The second issue is the enthusiasm for the election shown by international and regional powers insistent that the elections must be held despite the fact that it is almost certain that they will neither change the political scene nor threaten Hezbollah’s dominance. These countries will not hesitate for a moment, after the results are announced, to accept them and cooperate with the officials that emerge from them, many of whom are on terrorist lists! How could one overcome this conundrum, and what does it make of the elections’ credibility? This state of affairs reminds us of the West’s enthusiasm for the 2006 Palestinian elections despite warnings about the consequences being made by most of those monitoring the situation at the time. Hamas indeed won, and cooperating with them was rejected.

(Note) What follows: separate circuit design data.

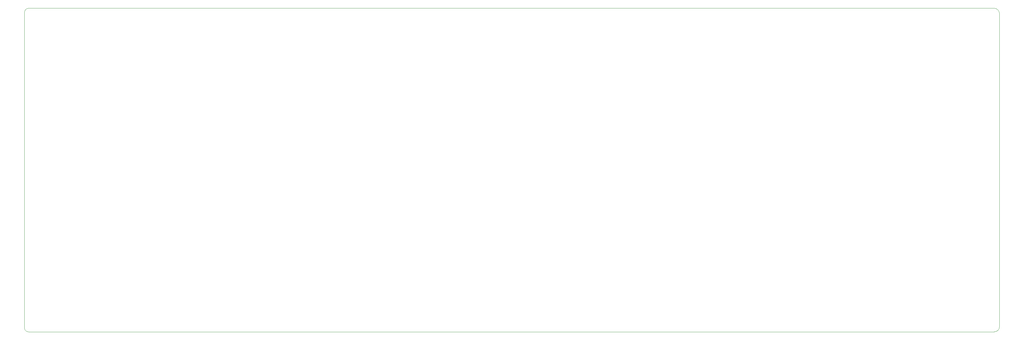
<source format=gbr>
%TF.GenerationSoftware,KiCad,Pcbnew,(5.1.12)-1*%
%TF.CreationDate,2022-06-19T17:50:05+02:00*%
%TF.ProjectId,Moledupy,4d6f6c65-6475-4707-992e-6b696361645f,rev?*%
%TF.SameCoordinates,Original*%
%TF.FileFunction,Profile,NP*%
%FSLAX46Y46*%
G04 Gerber Fmt 4.6, Leading zero omitted, Abs format (unit mm)*
G04 Created by KiCad (PCBNEW (5.1.12)-1) date 2022-06-19 17:50:05*
%MOMM*%
%LPD*%
G01*
G04 APERTURE LIST*
%TA.AperFunction,Profile*%
%ADD10C,0.050000*%
%TD*%
G04 APERTURE END LIST*
D10*
X283337000Y0D02*
G75*
G02*
X284988000Y-1651000I0J-1651000D01*
G01*
X284988000Y-93091000D02*
G75*
G02*
X283464000Y-94615000I-1524000J0D01*
G01*
X1143000Y-94615000D02*
G75*
G02*
X0Y-93472000I0J1143000D01*
G01*
X0Y-1270000D02*
G75*
G02*
X1270000Y0I1270000J0D01*
G01*
X0Y-1270000D02*
X0Y-93472000D01*
X1143000Y-94615000D02*
X283464000Y-94615000D01*
X284988000Y-1651000D02*
X284988000Y-93091000D01*
X1270000Y0D02*
X283337000Y0D01*
M02*

</source>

The third problem is that the opposition parties and forces across the spectrum are unanimous in their support for holding the elections and their optimism regarding the elections’ impact on Lebanon’s future. However, they have carried themselves incoherently, and they are not seen as credible.
We begin with their reluctance to conclude alliances that would enable them to confront the parties in power, remaining fragmented and split between a conflicting and fragmented traditional opposition and the forces of change that sprung from the October 17 uprising, growing like mushrooms divided between those who prioritize reform and addressing corruption and those who prioritize restoring sovereignty and the state.

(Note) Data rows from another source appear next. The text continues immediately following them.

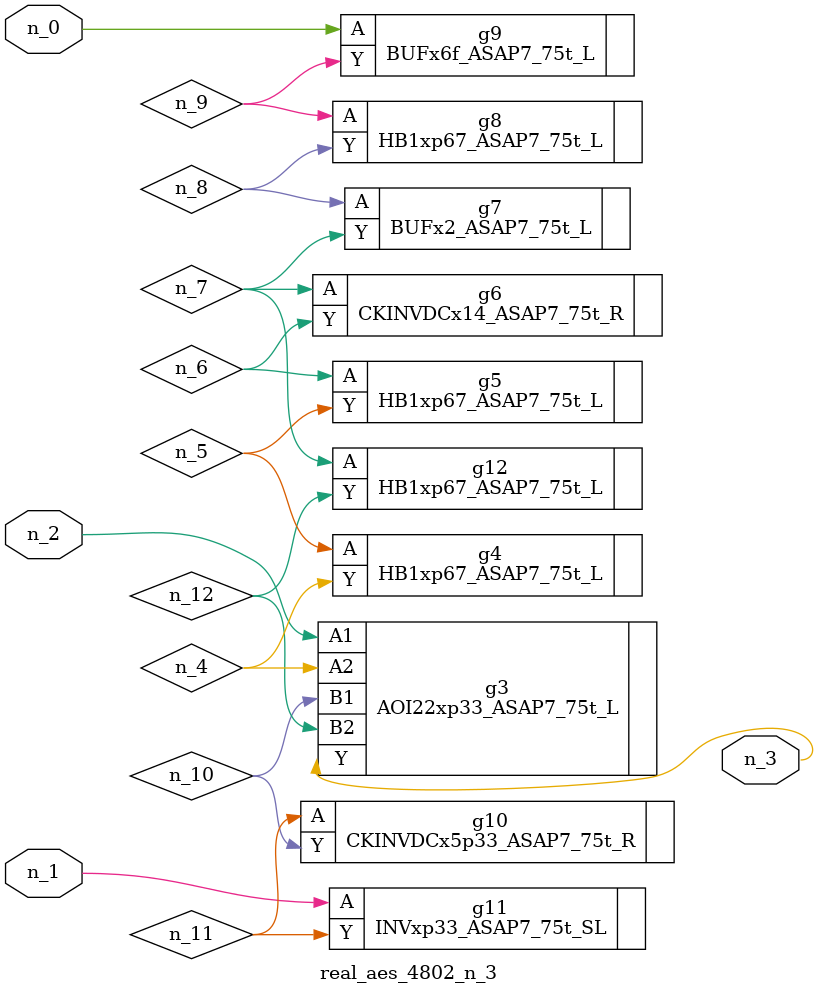
<source format=v>
module real_aes_4802_n_3 (n_0, n_2, n_1, n_3);
input n_0;
input n_2;
input n_1;
output n_3;
wire n_4;
wire n_5;
wire n_7;
wire n_8;
wire n_12;
wire n_6;
wire n_9;
wire n_10;
wire n_11;
BUFx6f_ASAP7_75t_L g9 ( .A(n_0), .Y(n_9) );
INVxp33_ASAP7_75t_SL g11 ( .A(n_1), .Y(n_11) );
AOI22xp33_ASAP7_75t_L g3 ( .A1(n_2), .A2(n_4), .B1(n_10), .B2(n_12), .Y(n_3) );
HB1xp67_ASAP7_75t_L g4 ( .A(n_5), .Y(n_4) );
HB1xp67_ASAP7_75t_L g5 ( .A(n_6), .Y(n_5) );
CKINVDCx14_ASAP7_75t_R g6 ( .A(n_7), .Y(n_6) );
HB1xp67_ASAP7_75t_L g12 ( .A(n_7), .Y(n_12) );
BUFx2_ASAP7_75t_L g7 ( .A(n_8), .Y(n_7) );
HB1xp67_ASAP7_75t_L g8 ( .A(n_9), .Y(n_8) );
CKINVDCx5p33_ASAP7_75t_R g10 ( .A(n_11), .Y(n_10) );
endmodule
</source>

Furthermore, the latter have refused to cooperate with the traditional opposition, and so the votes for these parties will be scattered. How can such an opposition make gains against the cohesive powers running the country?
Even more strange are the hopes that the main Christian forces in the opposition have placed in the results. This enthusiasm, which has been openly reiterated on many occasions, is beyond comprehension, especially given the failure to build robust alliances both with the sect and with other sects, especially the Sunnis, who are divided into competing blocs and camps. How will it face its followers and supporters if they lose their bet on realizing change through the ballot boxes? What is true of the Christian forces also applies to the resounding collapse of the forces of change, whose supporters will feel the same sense of hopelessness.
The first rule of election campaigns is to avoid going overboard with pledges, as these promises are a debt. What if the results do not meet expectations and the opposition, both sides of it, lose the bet? What if the forces in power manage to consolidate and even add to their gains? What if they managed to attain a majority in parliament or two-thirds of the seats? Many questions should have been resolved before rushing to sell unpurchased merchandise. If the widely expected scenario plays out and Hezbollah’s allies win, it would pave the way for completing the process of changing the country’s foundational function and identity.
The fear is that May 15, 2022, will become May 7, 2008- that it will kill democracy with its own tools and without the need for black shirts. These are historic elections indeed but in a negative sense. Their results could destroy the Lebanon we know from within, using its own constitutional institutions.